Enfin, la modicité de la part de l’État, 420 millions d’euros sur les 4, 2 milliards d’euros des dépenses des SDIS en 2007, fait que cette part est dix fois plus importante pour les SDIS que pour l’État. Il est vrai que l’on peut ajouter à la part de l’État les financements relatifs aux sapeurs-pompiers de Paris, aux marins-pompiers et les crédits d’autres ministères.

Mais le résultat est là et la part des collectivités dans ce financement a augmenté de 50 % depuis 2000.

On sait à quoi est due cette situation : la croissance incontrôlée du secours à personne, qui représente désormais 65 % des interventions.

Avec 8 % des sorties consacrées au feu, voire moins de 2 % affectés aux incendies d’immeubles, les « soldats du feu » portent de moins en moins bien leur qualificatif, et sont de plus en plus des auxiliaires de santé qui devraient être de plus en plus financés par la sécurité sociale.

Il est, de ce point de vue, tout à fait satisfaisant de constater que le travail de la commission quadripartite mise en place au début de l’année a été très positif pour fixer les responsabilités de chacun et reconnaître les services de la sécurité civile comme maillon indispensable de la chaîne sanitaire. En clair, si les SDIS n’existaient pas dans nombre de départements, les SAMU ne pourraient pas fonctionner.
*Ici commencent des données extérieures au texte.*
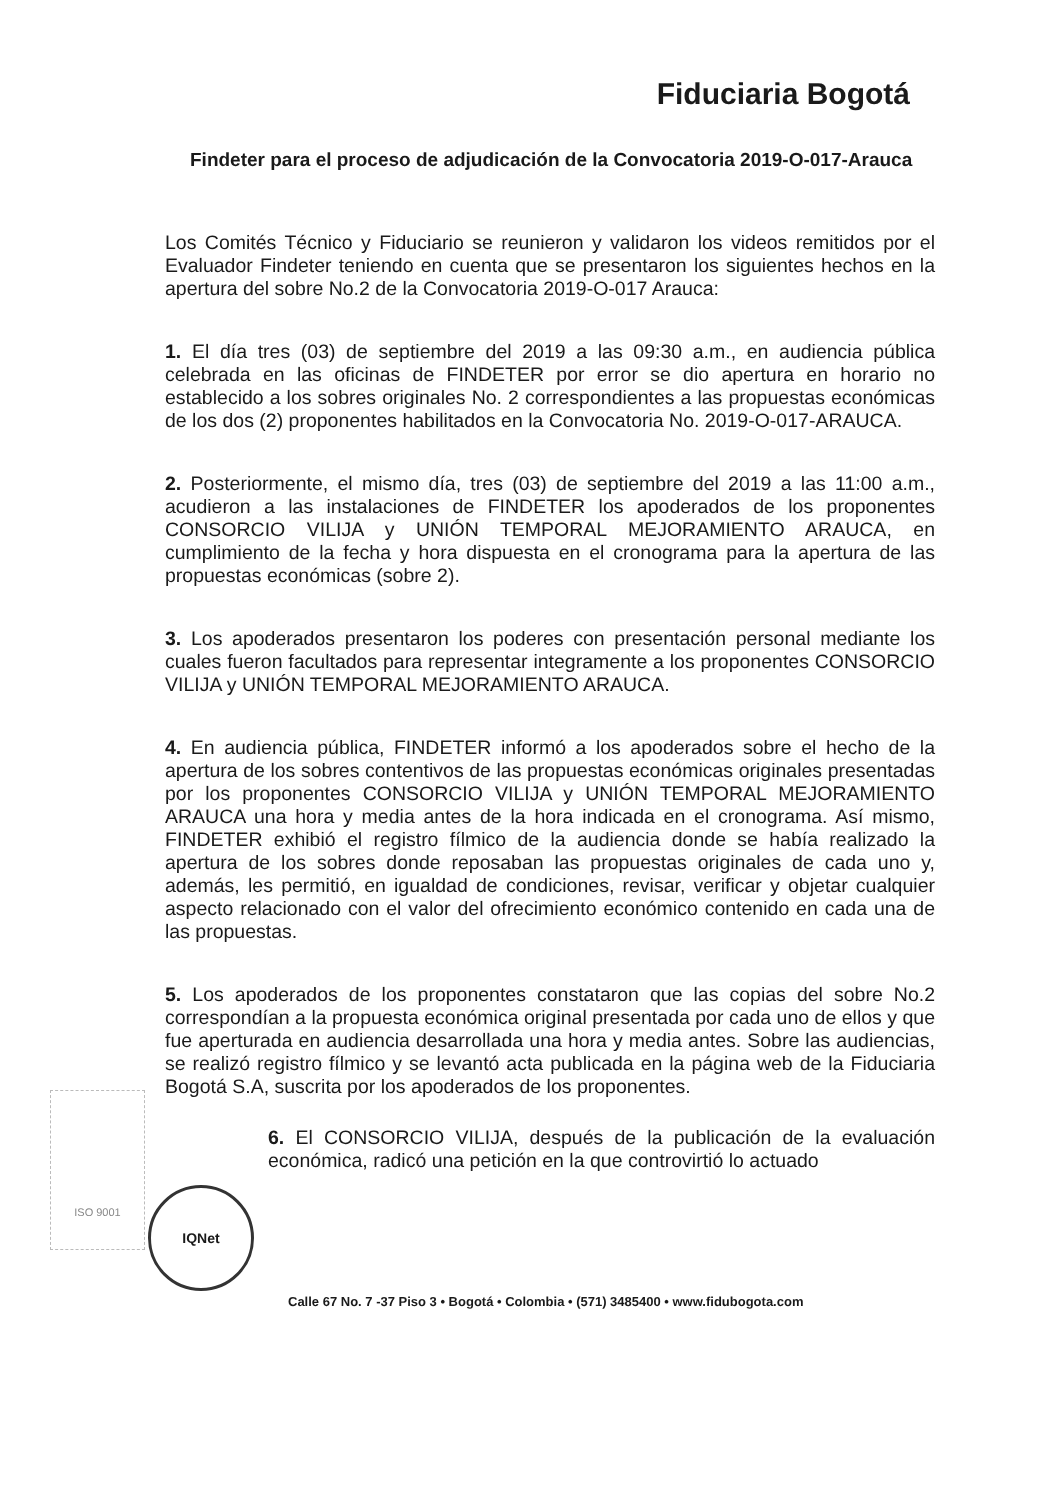Fiduciaria Bogotá
Findeter para el proceso de adjudicación de la Convocatoria 2019-O-017-Arauca
Los Comités Técnico y Fiduciario se reunieron y validaron los videos remitidos por el Evaluador Findeter teniendo en cuenta que se presentaron los siguientes hechos en la apertura del sobre No.2 de la Convocatoria 2019-O-017 Arauca:
1. El día tres (03) de septiembre del 2019 a las 09:30 a.m., en audiencia pública celebrada en las oficinas de FINDETER por error se dio apertura en horario no establecido a los sobres originales No. 2 correspondientes a las propuestas económicas de los dos (2) proponentes habilitados en la Convocatoria No. 2019-O-017-ARAUCA.
2. Posteriormente, el mismo día, tres (03) de septiembre del 2019 a las 11:00 a.m., acudieron a las instalaciones de FINDETER los apoderados de los proponentes CONSORCIO VILIJA y UNIÓN TEMPORAL MEJORAMIENTO ARAUCA, en cumplimiento de la fecha y hora dispuesta en el cronograma para la apertura de las propuestas económicas (sobre 2).
3. Los apoderados presentaron los poderes con presentación personal mediante los cuales fueron facultados para representar integramente a los proponentes CONSORCIO VILIJA y UNIÓN TEMPORAL MEJORAMIENTO ARAUCA.
4. En audiencia pública, FINDETER informó a los apoderados sobre el hecho de la apertura de los sobres contentivos de las propuestas económicas originales presentadas por los proponentes CONSORCIO VILIJA y UNIÓN TEMPORAL MEJORAMIENTO ARAUCA una hora y media antes de la hora indicada en el cronograma. Así mismo, FINDETER exhibió el registro fílmico de la audiencia donde se había realizado la apertura de los sobres donde reposaban las propuestas originales de cada uno y, además, les permitió, en igualdad de condiciones, revisar, verificar y objetar cualquier aspecto relacionado con el valor del ofrecimiento económico contenido en cada una de las propuestas.
5. Los apoderados de los proponentes constataron que las copias del sobre No.2 correspondían a la propuesta económica original presentada por cada uno de ellos y que fue aperturada en audiencia desarrollada una hora y media antes. Sobre las audiencias, se realizó registro fílmico y se levantó acta publicada en la página web de la Fiduciaria Bogotá S.A, suscrita por los apoderados de los proponentes.
6. El CONSORCIO VILIJA, después de la publicación de la evaluación económica, radicó una petición en la que controvirtió lo actuado
ISO 9001
IQNet
Calle 67 No. 7 -37 Piso 3 • Bogotá • Colombia • (571) 3485400 • www.fidubogota.com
Mais, dans le même temps, le montant versé par les établissements de santé au titre du défaut de disponibilité des transporteurs sanitaires privés reste fixé à 105 euros, sans revalorisation, et est très inférieur à ce que touchent les ambulanciers privés.

Par ailleurs, l’indemnisation des SDIS par les hôpitaux pour les interventions médicales d’urgence à domicile appelle un financement adapté, qui n’est toujours pas établi. Je le répète, si l’adoption d’un référentiel de l’organisation des secours, qui permet d’assurer une sécurité accrue de nos concitoyens, est satisfaisante, l’œuvre ne sera achevée que lorsque les collectivités territoriales seront justement indemnisées pour cette tâche d’intérêt national.

Je passe sur le désengagement de l’État concernant les investissements. Certes, le montant ne décroît pas, mais, depuis deux ans, le FAI est essentiellement orienté vers les investissements du réseau de transmission ANTARES, et les montants annuels des dotations en autorisations de programme ne cessent de diminuer, pour ne plus représenter aujourd’hui que le tiers du montant initial.

Je terminerai cette courte intervention en évoquant une situation pour le moins incongrue, qui a connu des évolutions récentes et que le Gouvernement ne manquera pas de corriger dans les meilleurs délais ; je veux parler des règles applicables à l’administration comme aux entreprises pour l’emploi des travailleurs handicapés.

Dans le public comme dans le privé, obligation est faite, on le sait, d’employer 6 % de personnes handicapées. Il se trouve que les SDIS sont soumis à cette mesure, alors même que les pompiers doivent être aptes à l’exercice physique. Si l’on voulait transférer l’obligation d’emploi de ces personnes handicapées sur les seuls services administratifs et techniques, on atteindrait des pourcentages peu raisonnables, soit, pour le SDIS de mon département, près de 40 % de l’effectif desdits services.

Pour le secteur privé, un certain nombre de professions sont exclues du calcul de l’effectif assujetti : une trentaine de métiers sont concernés, tels les maçons qualifiés, les ambulanciers, les couvreurs qualifiés et les pompiers. Pourquoi les pompiers professionnels employés par les SDIS ne bénéficient-ils pas d’une telle dérogation ? Voilà une anomalie à corriger le plus rapidement possible.